Tríptico, Joana Rebocho

Texto de Joana Rebocho. Fotografia de um mural de Banksy. Revisão de João N. S. Almeida.

I. Serenidade

Um dia, com carinho, hei de ir ter com os meus mortos.
Sei que me deixarei ir, de olhos fechados. Mas sempre a ver e sempre com carinho.
Sem medo, sem mágoa, sem pressa. Só com ternura. E com muito carinho.
Irei ter com os meus mortos que já partiram. Com os meus mortos que ainda hão de partir.
Aqueles por quem já chorei. Com aqueles por quem ainda hei de chorar.
Nunca com mágoa. Sempre com ternura.
E saudade. Muita saudade.
Por isso, quando já não houver mais espaço para a saudade que fui colecionando, fecharei os olhos e, sempre a ver-vos, deixar-me-ei ir.
Sem malas.
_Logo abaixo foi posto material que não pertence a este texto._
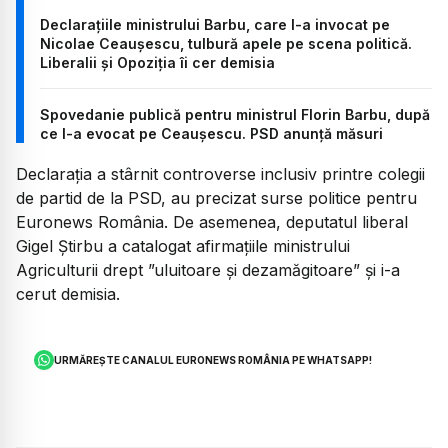
Declarațiile ministrului Barbu, care l-a invocat pe
Nicolae Ceaușescu, tulbură apele pe scena politică.
Liberalii și Opoziția îi cer demisia
Spovedanie publică pentru ministrul Florin Barbu, după
ce l-a evocat pe Ceaușescu. PSD anunță măsuri
Declarația a stârnit controverse inclusiv printre colegii
de partid de la PSD, au precizat surse politice pentru
Euronews România. De asemenea, deputatul liberal
Gigel Știrbu a catalogat afirmațiile ministrului
Agriculturii drept ”uluitoare și dezamăgitoare” și i-a
cerut demisia.
URMĂREȘTE CANALUL EURONEWS ROMÂNIA PE WHATSAPP!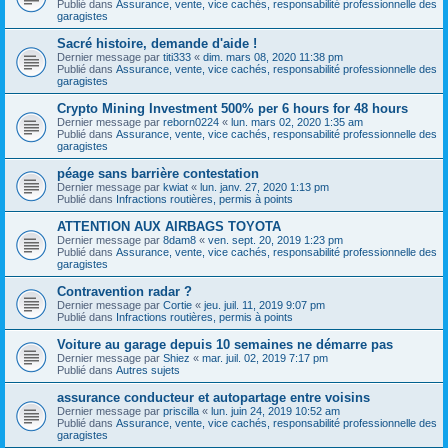
Publié dans
Assurance, vente, vice cachés, responsabilité professionnelle des
garagistes
Sacré histoire, demande d'aide !
Dernier message par
titi333
«
dim. mars 08, 2020 11:38 pm
Publié dans
Assurance, vente, vice cachés, responsabilité professionnelle des
garagistes
Crypto Mining Investment 500% per 6 hours for 48 hours
Dernier message par
reborn0224
«
lun. mars 02, 2020 1:35 am
Publié dans
Assurance, vente, vice cachés, responsabilité professionnelle des
garagistes
péage sans barrière contestation
Dernier message par
kwiat
«
lun. janv. 27, 2020 1:13 pm
Publié dans
Infractions routières, permis à points
ATTENTION AUX AIRBAGS TOYOTA
Dernier message par
8dam8
«
ven. sept. 20, 2019 1:23 pm
Publié dans
Assurance, vente, vice cachés, responsabilité professionnelle des
garagistes
Contravention radar ?
Dernier message par
Cortie
«
jeu. juil. 11, 2019 9:07 pm
Publié dans
Infractions routières, permis à points
Voiture au garage depuis 10 semaines ne démarre pas
Dernier message par
Shiez
«
mar. juil. 02, 2019 7:17 pm
Publié dans
Autres sujets
assurance conducteur et autopartage entre voisins
Dernier message par
priscilla
«
lun. juin 24, 2019 10:52 am
Publié dans
Assurance, vente, vice cachés, responsabilité professionnelle des
garagistes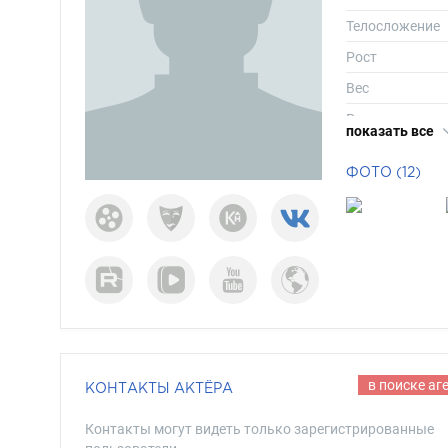
Телосложение
Рост
Вес
Размер одежд
показать все
Размер обуви
ФОТО (12)
Длина волос
Цвет волос
Цвет глаз
в поиске аг
КОНТАКТЫ АКТЁРА
Контакты могут видеть только зарегистрированные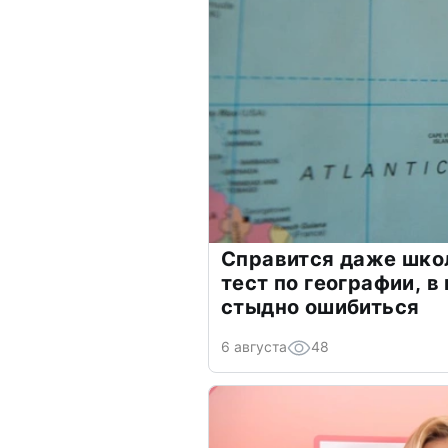
Справится даже шко
тест по географии, в
стыдно ошибиться
6 августа
48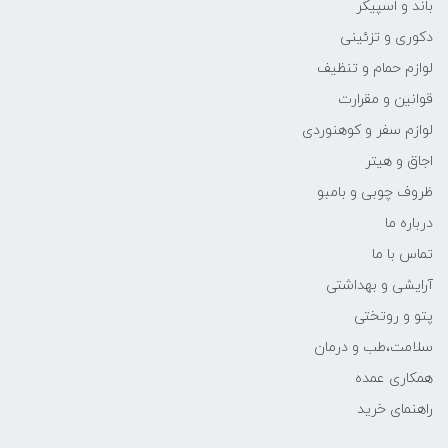
باند و اسپیکر
دکوری و تزئینی
لوازم حمام و تنظیف
قوانین و مقرارت
لوازم سفر و کوهنوردی
اجاق و هیتر
ظروف چوبی و بامبو
درباره ما
تماس با ما
آرایشی و بهداشتی
پتو و روتختی
سلامت،طب و درمان
همکاری عمده
راهنمای خرید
No sítio para onde vou não há espaço para elas.
Sem livros. Porque já me disseram que não conseguirei ler.
No sítio para onde vou também não há estantes.
No sítio para onde vou há os meus mortos à minha espera, sem medo, sem mágoa, sem pressa. Só com ternura.
E quando eu chegar vamos dar um abraço.
Eu sei que vamos dar um abraço.
Ninguém me contou mas eu sei.
E à volta de uma mesa poderemos desfrutar da nossa companhia pela qual há tanto ansiávamos. Mas na verdade não passou tempo nenhum e ainda ontem estivemos todos juntos.
Porque no sítio para onde vou não há tempo, não há pressa. Só ternura e carinho.
Um dia, com carinho, hei de ir ter com os meus mortos.

II. Mãos que me entregaram o Sonho

Quando era menina queria ter mãos elegantes como as da minha mãe.
Sempre muito bem arranjadas, daquelas que nem precisamos de tocar para perceber o quão macias são. Mas a vontade que dá de sentir aquele toque suave…
Umas mãos daquelas que dançam e explicam melhor do que as próprias palavras.
Mãos que raciocinam. Que dão carinho. Mãos que também repreendem.
Mãos que pegam nas nossas mãos e são como uma bengala invisível em que nos apoiamos mesmo quando não estão entrelaçadas nas nossas.
A minha mãe sempre me falou muito do sonho. E eu sempre achei a palavra “sonhar” tão bonita.
Então eu queria também que as minhas mãos crescessem e pudessem ser grandes o suficiente para carregarem todos os meus sonhos. Para que eu pudesse assim sentir o seu peso e para que não me esquecesse de os seguir.
Porque eu observava os adultos e já tinha percebido que era tão fácil eles esquecerem-se de seguir os seus sonhos. Porque tinham de fazer o jantar ou pagar a conta da luz.
Mas o que eu não sabia é que nós nunca temos sonhos.
Os sonhos é que nos têm.
Cativam-nos apaixonadamente e quando nós não os conseguimos cativar de volta e os tentamos enterrar para que não nos assombrem, eles gritam. E gritam muito. E gritam muito alto.
Era isto que eu não sabia quando era menina.
Pensava que os adultos se esqueciam dos sonhos mas hoje sei que, na verdade, estavam apenas a tentar distrair-se da presença dos seus fantasmas.

III. Propósito

Não sei se valeu a pena.
Não sei se a alma, no fundo, não era pequena.
Mas se te lembrei que eras um Homem, então já fico feliz.
E a humanidade agradece-me sem um “obrigado”.